ASSIGNMENT
Your response should be an exact reproduction of the data below, beginning at the line containing "i Norrköping AB</text>" and ending with the final line.

DATA PROVIDED
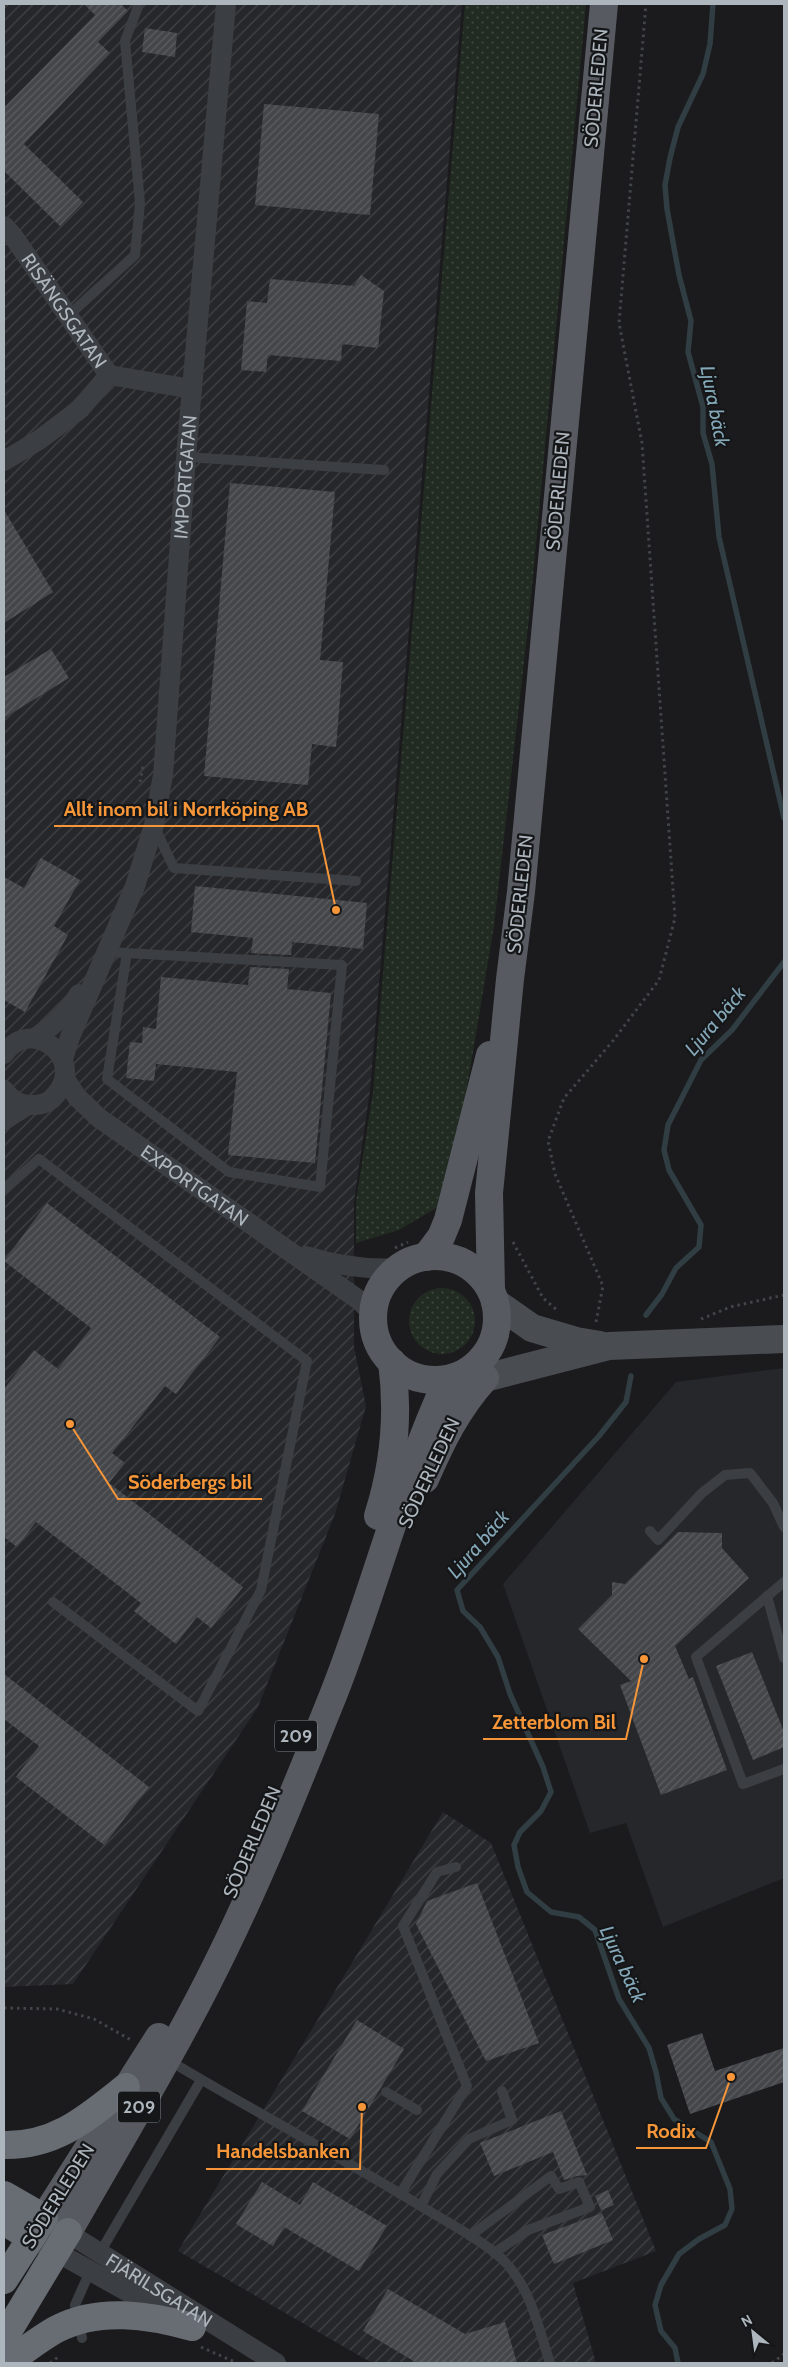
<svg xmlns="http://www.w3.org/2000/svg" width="788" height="2367" font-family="Cabin,sans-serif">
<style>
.built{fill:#26272a}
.industrial{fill:url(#industrial-furrows)}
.green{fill:url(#green-dots)}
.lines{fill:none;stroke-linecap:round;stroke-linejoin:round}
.stream{stroke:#303d42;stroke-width:5.5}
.building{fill:url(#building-hatch)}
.path{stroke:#414549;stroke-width:3;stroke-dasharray:2.5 4;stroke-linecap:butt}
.lane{stroke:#3b3e42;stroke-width:10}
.street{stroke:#3b3e42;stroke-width:20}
.secondary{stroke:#494d52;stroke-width:28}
.primary{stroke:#575b61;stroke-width:28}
.highway{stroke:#676d73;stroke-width:28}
.labels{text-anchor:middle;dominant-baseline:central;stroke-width:4.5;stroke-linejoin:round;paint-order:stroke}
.shield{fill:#151618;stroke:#7f858c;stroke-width:1}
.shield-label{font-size:18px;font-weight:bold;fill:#adb5bd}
.street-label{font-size:19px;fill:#adb5bd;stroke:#151618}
.water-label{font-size:20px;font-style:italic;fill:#84a8b8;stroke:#151618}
.leader{fill:none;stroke:#f69639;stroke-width:2}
.callout-dot{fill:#f69639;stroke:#151618;stroke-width:2}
.callout-label{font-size:20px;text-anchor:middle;font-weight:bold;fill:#f69639;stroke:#151618;stroke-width:4.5;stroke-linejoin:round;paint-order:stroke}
</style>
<defs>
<pattern id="industrial-furrows" width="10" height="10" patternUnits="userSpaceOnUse" patternTransform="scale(1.25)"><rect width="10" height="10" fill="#26272a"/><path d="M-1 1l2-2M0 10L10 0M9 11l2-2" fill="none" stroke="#434447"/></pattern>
<pattern id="green-dots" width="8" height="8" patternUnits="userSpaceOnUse" patternTransform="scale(1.25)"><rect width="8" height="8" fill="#222b22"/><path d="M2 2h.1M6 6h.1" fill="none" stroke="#3f4840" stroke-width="1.8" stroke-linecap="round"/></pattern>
<pattern id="building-hatch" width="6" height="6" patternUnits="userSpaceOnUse" patternTransform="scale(1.25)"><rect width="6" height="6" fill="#45464a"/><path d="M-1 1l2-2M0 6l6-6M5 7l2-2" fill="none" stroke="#5d5e62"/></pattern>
</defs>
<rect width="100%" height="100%" fill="#1b1b1d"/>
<polygon class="built" points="784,1368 784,1878 663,1927 626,1823 590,1833 503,1584 676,1382"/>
<g class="industrial">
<polygon points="4,4 462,4 370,1090 354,1201 354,1347 366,1406 335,1514 258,1707 73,1984 4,1987"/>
<polygon points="443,1812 491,1843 656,2251 573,2283 596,2363 372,2363 178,2251"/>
</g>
<g class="green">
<polygon points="465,4 586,4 530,609 494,926 448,1201 399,1230 356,1243 356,1201 373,1092"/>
<circle cx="442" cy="1321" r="33"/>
</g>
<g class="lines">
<g class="stream">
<polyline points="713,4 710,44 703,74 678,127 670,158 665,185 667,209 679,275 691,321 688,352 703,407 703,433 712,464 719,537 784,818"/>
<polyline points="646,1315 662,1294 676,1268 699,1247 701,1225 669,1170 664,1150 668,1125 701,1060 732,1030 784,962"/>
<polyline points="631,1376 626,1402 599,1436 457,1590 463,1611 480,1627 498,1657 510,1694 543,1767 551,1792 541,1811 520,1832 514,1845 518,1867 527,1892 551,1912 579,1917 595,1930 619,1999 649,2048 656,2072 661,2098 674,2119 711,2142 730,2189 732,2209 725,2225 699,2239 679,2254 661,2285 655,2305 661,2331 675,2348 678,2363"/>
</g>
</g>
<g class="building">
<polygon points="84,4 121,4 128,11 98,42 110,53 24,144 83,202 60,226 4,171 4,108 95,15"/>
<polygon points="145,28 177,33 175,57 142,52"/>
<polygon points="264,104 379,114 370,215 255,205"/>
<polygon points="361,275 384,291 378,348 342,344 341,361 268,355 266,372 241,370 247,301 267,303 270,279 354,286"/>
<polygon points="230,483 335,492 320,660 343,662 336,747 312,744 308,785 204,776"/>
<polygon points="4,510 53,592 4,623"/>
<polygon points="51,649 69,678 4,718 4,677"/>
<polygon points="41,858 80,880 54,926 68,935 25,1012 4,1000 4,877 24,888"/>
<polygon points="195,886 367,903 363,949 292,942 291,955 251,953 253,938 191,932"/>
<polygon points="250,967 289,969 287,989 331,993 315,1163 228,1155 237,1072 156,1064 154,1081 126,1078 130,1042 142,1043 143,1027 156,1029 161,977 248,985"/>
<polygon points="47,1203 220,1337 176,1394 165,1386 112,1453 125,1463 109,1483 243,1587 211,1628 197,1617 176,1644 134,1611 141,1603 36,1522 17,1547 4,1537 4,1389 34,1350 58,1369 91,1328 4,1261"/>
<polygon points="678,1532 722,1533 722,1548 749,1578 675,1646 689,1679 693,1677 727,1770 661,1795 620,1685 631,1681 578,1629 612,1595 612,1582 625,1584"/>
<polygon points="752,1652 784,1732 784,1747 753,1760 716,1666"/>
<polygon points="4,1674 149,1787 104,1845 16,1777 39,1746 4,1719"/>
<polygon points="477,1883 539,2043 486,2061 416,1924 427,1901"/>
<polygon points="357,2020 404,2049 350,2139 302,2111"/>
<polygon points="702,2033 715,2071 784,2048 784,2082 690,2114 667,2045"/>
<polygon points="561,2111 587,2175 577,2176 564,2180 553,2152 494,2176 480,2143"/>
<polygon points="262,2182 300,2205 313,2182 387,2226 359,2271 284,2227 273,2246 236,2224"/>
<polygon points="608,2190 614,2205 601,2210 595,2196"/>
<polygon points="602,2213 613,2240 554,2264 542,2235"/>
<polygon points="388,2289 465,2334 505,2322 517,2363 417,2363 363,2331"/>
</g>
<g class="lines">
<g class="path">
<polyline points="140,782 143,766"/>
<polyline points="513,1242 543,1298 558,1311"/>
<polyline points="395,1248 408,1242"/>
<polyline points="701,1319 730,1307 784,1295"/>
<polyline points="596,1322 603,1286 555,1174 548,1141 564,1098 612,1042 659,980 675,918 642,443 619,323 646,4"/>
<polyline points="4,2008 57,2009 94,2019 131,2040"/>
<polyline points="201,2347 237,2363"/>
<polyline points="50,2363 58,2357"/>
<polyline points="772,2363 784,2354"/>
</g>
<g class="lane">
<polyline points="69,315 135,255 140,203 125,41 139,4"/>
<polyline points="186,457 384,470"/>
<polyline points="154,826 174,868 356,881"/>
<polyline points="108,952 342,965 320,1187 229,1172 107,1079 127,953"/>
<polyline points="4,1186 6,1188 39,1159 307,1361 261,1590 198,1711 53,1602"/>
<polyline points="650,1531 658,1540 702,1493 725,1475 750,1473 773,1503 784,1527"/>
<polyline points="784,1582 696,1657 743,1784 784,1769"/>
<polyline points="767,1596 784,1658"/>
<path d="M180,2067C261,2115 344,2159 424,2208C447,2222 489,2244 506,2263C531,2290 539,2329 550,2363"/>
<polyline points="386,2092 417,2110"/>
<polyline points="400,2194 467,2086 403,1926 437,1872 456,1867"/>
<polyline points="421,2206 437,2174 469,2139 512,2120 502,2091"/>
<polyline points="470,2236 551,2176 559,2189 579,2182 590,2207 528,2230 494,2253"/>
<polyline points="98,2256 201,2080"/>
<polyline points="82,2338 75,2305 91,2269"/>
</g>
<g class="street">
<path id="s1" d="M4,226L13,236L109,375L192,389"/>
<polyline points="4,461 39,440 80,409 109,375"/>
<path d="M35,1038C54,1026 67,1013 79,994"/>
<path d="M4,1054C29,1016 86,1056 57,1093C52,1101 43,1105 34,1105C22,1106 10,1100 4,1090"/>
<path id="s2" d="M63,1059L70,1037L135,886L154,825L163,775L187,445L226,4"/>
<path id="s3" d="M65,1079L77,1097L99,1118L359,1300L374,1315"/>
<polyline points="4,1120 28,1105"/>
<path d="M306,1256C338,1266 366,1270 399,1268"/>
<path id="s4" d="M44,2218L276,2363"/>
<polyline points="44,2245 171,2316"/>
</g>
<g class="secondary">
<polyline points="495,1302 532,1328 576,1341 600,1345"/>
<polyline points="455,1377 485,1378 609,1346 784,1339"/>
</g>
<g class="primary">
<circle cx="435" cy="1318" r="62"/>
<polyline points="426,1257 441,1237 448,1220 490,1055"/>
<polyline points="491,1290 489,1193 510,979 521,892 604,4"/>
<path d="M425,1479C441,1442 457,1409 485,1378"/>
<path d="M378,1516C394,1466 399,1414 392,1362"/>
<polyline points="44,2218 159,2037"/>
<path d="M68,2232C115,2149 165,2067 208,1982C256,1888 295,1790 334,1693C375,1589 401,1480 448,1379"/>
</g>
<g class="highway">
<path d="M4,2145C56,2146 87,2118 126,2087"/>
<polyline points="4,2195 44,2218 4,2280"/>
<polyline points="4,2221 31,2238"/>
<polyline points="4,2338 68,2232"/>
<path d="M7,2363C23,2352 40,2338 57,2329C99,2307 149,2315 192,2327"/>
</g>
</g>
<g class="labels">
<g class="shield">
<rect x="275" y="1720.5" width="42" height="31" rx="4"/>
<rect x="118" y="2091.5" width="42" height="31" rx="4"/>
</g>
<g class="shield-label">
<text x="296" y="1736">209</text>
<text x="139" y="2107">209</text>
</g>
<g class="street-label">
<text transform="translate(596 88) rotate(-85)">SÖDERLEDEN</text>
<text stroke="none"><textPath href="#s1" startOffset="104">RISÄNGSGATAN</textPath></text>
<text stroke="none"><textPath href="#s2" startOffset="601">IMPORTGATAN</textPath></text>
<text transform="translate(558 491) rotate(-85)">SÖDERLEDEN</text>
<text transform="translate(520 894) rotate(-84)">SÖDERLEDEN</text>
<text stroke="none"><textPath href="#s3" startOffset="169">EXPORTGATAN</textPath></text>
<text transform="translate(429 1473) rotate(-65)">SÖDERLEDEN</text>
<text transform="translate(252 1842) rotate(-67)">SÖDERLEDEN</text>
<text transform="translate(58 2196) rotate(-58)">SÖDERLEDEN</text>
<text stroke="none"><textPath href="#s4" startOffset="136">FJÄRILSGATAN</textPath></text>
</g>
<g class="water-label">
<text transform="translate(715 406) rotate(79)">Ljura bäck</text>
<text transform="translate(715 1021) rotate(-50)">Ljura bäck</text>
<text transform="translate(478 1544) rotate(-49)">Ljura bäck</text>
<text transform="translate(623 1964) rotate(65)">Ljura bäck</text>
</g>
</g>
<path class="leader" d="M336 910L318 826H54M70 1424L118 1499H262M644 1659L626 1739H483M731 2077L706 2148H636M362 2107L360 2169H206"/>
<g class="callout-dot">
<circle cx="336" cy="910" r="5"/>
<circle cx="70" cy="1424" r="5"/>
<circle cx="644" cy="1659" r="5"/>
<circle cx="731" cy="2077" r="5"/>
<circle cx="362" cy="2107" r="5"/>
</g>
<g class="callout-label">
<text x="186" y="816">Allt inom bil i Norrköping AB</text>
<text x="190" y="1489">Söderbergs bil</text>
<text x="554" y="1729">Zetterblom Bil</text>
<text x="671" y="2138">Rodix</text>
<text x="283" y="2158">Handelsbanken</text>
</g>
<rect width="788" height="2367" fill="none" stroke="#adb5bd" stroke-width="10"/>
<g transform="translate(753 2332) rotate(331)" stroke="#151618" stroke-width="4" paint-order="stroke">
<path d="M0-4L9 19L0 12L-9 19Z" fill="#adb5bd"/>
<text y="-8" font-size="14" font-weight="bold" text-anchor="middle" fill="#adb5bd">N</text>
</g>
</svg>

EXERCISE OUTPUT
<text x="186" y="816">Allt inom bil i Norrköping AB</text>
<text x="190" y="1489">Söderbergs bil</text>
<text x="554" y="1729">Zetterblom Bil</text>
<text x="671" y="2138">Rodix</text>
<text x="283" y="2158">Handelsbanken</text>
</g>
<rect width="788" height="2367" fill="none" stroke="#adb5bd" stroke-width="10"/>
<g transform="translate(753 2332) rotate(331)" stroke="#151618" stroke-width="4" paint-order="stroke">
<path d="M0-4L9 19L0 12L-9 19Z" fill="#adb5bd"/>
<text y="-8" font-size="14" font-weight="bold" text-anchor="middle" fill="#adb5bd">N</text>
</g>
</svg>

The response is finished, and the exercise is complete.